Exercise passage
Segment Open
Taking advantage of few people out and desolate streets, criminals set their sights on ATMs, even to obstruct roads with sticks just in case and puncture tires of police cars that could give chase.
This was the case last week in Bananito, Limón where ¢61 million colones was stolen, and in El Roble, Puntarenas, another gang got away with ¢30 million, both from ATMs.
The two attacks raised concerns of the financial sector.
“The event that happened in the Atlantic zone is worrying because when the roads were desolate, the criminals even put logs in the streets and metal pieces to puncture the tires of police and security company vehicles in response,” explained Rodney Segura, security advisor to the Costa Rican Banking Association (ABC),
Segura explained that financial institutions have invested resources in the protection of branches, as well as ATMs, but have been affected by specialized criminal groups.
The specialist recalled that this “modus operandi” is not new in the country and is linked to a band that has been operating in the country for more than 15 years. However, the group was divided and now multiple businesses are affected by robberies under this modality.
“It is no longer the gang, but are cells that began to work independently, so it is striking … curiously, there were 2 ATMs in the same week, but they can hit anywhere in the country,” he added.
Segura explained that these criminals have perfected the technique and only require a few minutes to violate ATMs that have cameras and alarms.
In the Limón attack on April 30, the Judicial Investigation Agency (OIJ) reported that the gang of 6 attacked used acetylene torches to crack the ATMs with acetylene and stole ¢ 61 million colones.
According to the Fuerza Publica (national police) report, the call was received at about 3:05 am. Within minutes the criminals were able to open the ATM and remove the boxes with the money and fled the scene.
In Puntarenas, on April 28, at least 4 assailants completely destroyed the ATM inside the Maxi Palí supermarket and took ¢31 million in El Roble de Puntarenas.
Segment Closed
Transcribed page contents
Segment Open
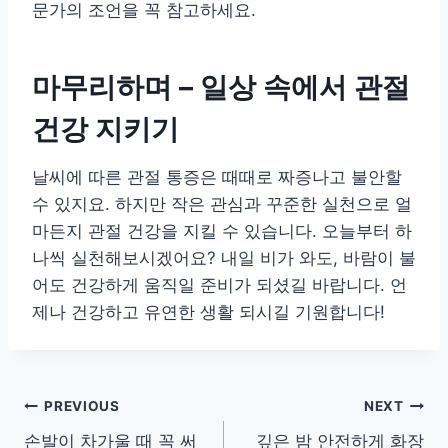
문가의 조언을 꼭 참고하세요.
마무리하며 – 일상 속에서 관절
건강 지키기
날씨에 따른 관절 통증은 때때로 짜증나고 불안할
수 있지요. 하지만 작은 관심과 꾸준한 실천으로 얼
마든지 관절 건강을 지킬 수 있습니다. 오늘부터 하
나씩 실천해보시겠어요? 내일 비가 와도, 바람이 불
어도 건강하게 움직일 준비가 되셨길 바랍니다. 언
제나 건강하고 유연한 생활 되시길 기원합니다!
글
PREVIOUS
NEXT
손발이 차가울 때 꼭 써
깊은 밤 안전하게 화장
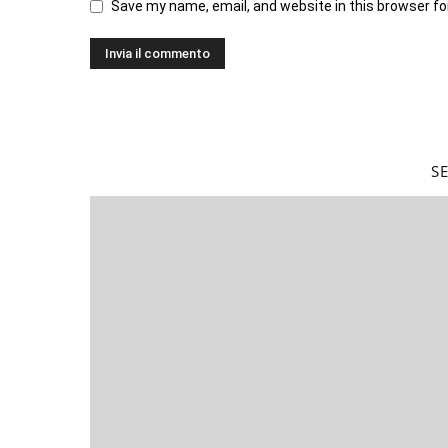
Save my name, email, and website in this browser fo
S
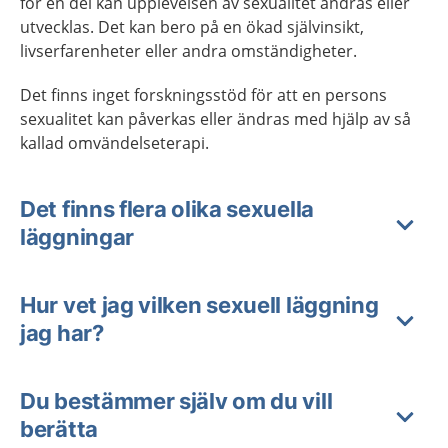
för en del kan upplevelsen av sexualitet ändras eller
utvecklas. Det kan bero på en ökad självinsikt,
livserfarenheter eller andra omständigheter.
Det finns inget forskningsstöd för att en persons
sexualitet kan påverkas eller ändras med hjälp av så
kallad omvändelseterapi.
Det finns flera olika sexuella
läggningar
Hur vet jag vilken sexuell läggning
jag har?
Du bestämmer själv om du vill
berätta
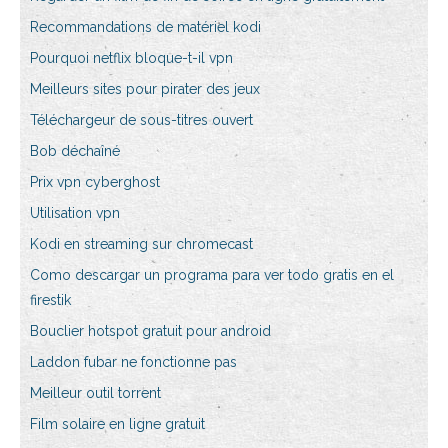
Recommandations de matériel kodi
Pourquoi netflix bloque-t-il vpn
Meilleurs sites pour pirater des jeux
Téléchargeur de sous-titres ouvert
Bob déchaîné
Prix vpn cyberghost
Utilisation vpn
Kodi en streaming sur chromecast
Como descargar un programa para ver todo gratis en el
firestik
Bouclier hotspot gratuit pour android
Laddon fubar ne fonctionne pas
Meilleur outil torrent
Film solaire en ligne gratuit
Segment Closed
In the article on the Costa Rican ATM robberies, what did the gang of 6 use to crack the ATMs in the Limón attack?

Final answer
Acetylene torches.